Penundaan pelantikan rektor terpilih dan perpanjangan masa jabatan Prof. Zamrun menimbulkan berbagai pertanyaan di kalangan civitas academica UHO dan masyarakat umum. Biasanya, proses transisi kepemimpinan di perguruan tinggi negeri berjalan mulus setelah hasil pemilihan rektor ditetapkan. Namun, dalam kasus UHO, proses ini tampaknya mengalami hambatan yang belum terungkap jelas ke publik.
Sumber dari internal UHO yang enggan disebutkan namanya mengindikasikan bahwa perpanjangan masa jabatan ini kemungkinan terkait dengan adanya dinamika internal atau evaluasi administratif yang sedang berlangsung di tingkat kementerian. Namun, hingga berita ini diturunkan, belum ada pernyataan resmi dari Mendikbudristek terkait alasan pasti di balik penundaan pelantikan Prof. Armid dan perpanjangan masa jabatan Prof. Zamrun.
Menanggapi perpanjangan masa jabatannya, Prof. Muh. Zamrun Firihu memberikan respon yang terkesan diplomatis. Saat dihubungi, Prof. Zamrun menyatakan kesiapannya untuk menjalankan tugas dan amanah yang diberikan oleh kementerian.
“Sebagai seorang abdi negara dan dosen, saya siap melaksanakan instruksi dan amanah yang diberikan oleh pimpinan, dalam hal ini Bapak Menteri.
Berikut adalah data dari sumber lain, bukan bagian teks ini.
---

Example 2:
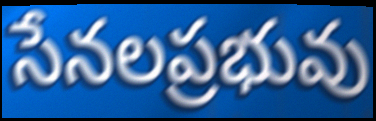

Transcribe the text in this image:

సేనలప్రభువు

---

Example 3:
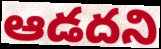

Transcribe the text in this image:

ఆడదని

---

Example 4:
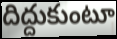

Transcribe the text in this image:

దిద్దుకుంటూ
Jika memang ada penugasan untuk memperpanjang masa jabatan, saya akan berusaha melaksanakannya dengan sebaik-baiknya demi kelangsungan dan kemajuan UHO,” ujar Prof. Zamrun.
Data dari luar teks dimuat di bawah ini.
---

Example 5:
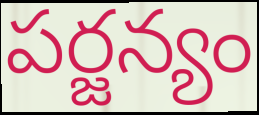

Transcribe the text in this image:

పర్జన్యం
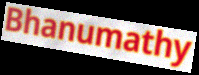
Bhanumathy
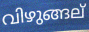
വിഴുങ്ങല്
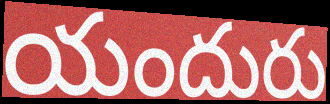
యందురు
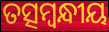
ତତ୍ସମ୍ବନ୍ଧୀୟ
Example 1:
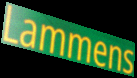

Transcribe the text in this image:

Lammens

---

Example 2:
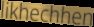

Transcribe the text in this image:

likhechhen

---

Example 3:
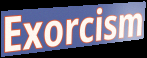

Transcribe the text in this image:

Exorcism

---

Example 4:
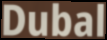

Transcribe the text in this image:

Dubal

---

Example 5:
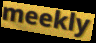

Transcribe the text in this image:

meekly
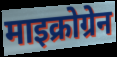
माइक्रोग्रेन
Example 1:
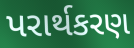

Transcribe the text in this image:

પરાર્થકરણ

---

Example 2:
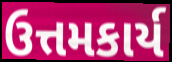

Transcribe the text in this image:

ઉત્તમકાર્ય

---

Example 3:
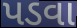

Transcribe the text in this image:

પડવા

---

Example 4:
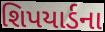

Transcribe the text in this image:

શિપયાર્ડના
Ia menambahkan bahwa fokus utamanya saat ini adalah memastikan roda organisasi UHO tetap berjalan lancar dan tidak terganggu oleh proses transisi kepemimpinan. “Prioritas kami adalah memastikan seluruh program akademik dan non-akademik di UHO tetap berjalan normal, serta pelayanan kepada mahasiswa dan masyarakat tidak terhambat,” tegasnya.
Meskipun demikian, Prof. Zamrun tidak memberikan detail lebih lanjut mengenai alasan atau durasi pasti perpanjangan masa jabatannya. Ia hanya menyatakan bahwa dirinya akan menunggu arahan lebih lanjut dari kementerian terkait langkah-langkah berikutnya, termasuk kapan pelantikan rektor terpilih akan dilaksanakan.
Menanti Kejelasan Nasib Rektor Terpilih Prof. Armid
Situasi ini menempatkan Prof. Armid, rektor terpilih UHO, dalam posisi yang tidak pasti. Setelah berhasil meraih dukungan mayoritas senat dengan 31 suara mengungguli tiga calon rektor lainnya, seharusnya ia segera dilantik untuk memulai masa kepemimpinannya. Namun, hingga kini, belum ada tanda-tanda pelantikan akan segera dilakukan.
Masyarakat akademik UHO berharap agar Mendikbudristek segera memberikan kejelasan mengenai status dan alasan penundaan pelantikan rektor terpilih. Kejelasan ini penting untuk menjaga stabilitas dan kepastian hukum di lingkungan UHO, serta memastikan proses regenerasi kepemimpinan dapat berjalan sesuai dengan mekanisme yang telah ditetapkan.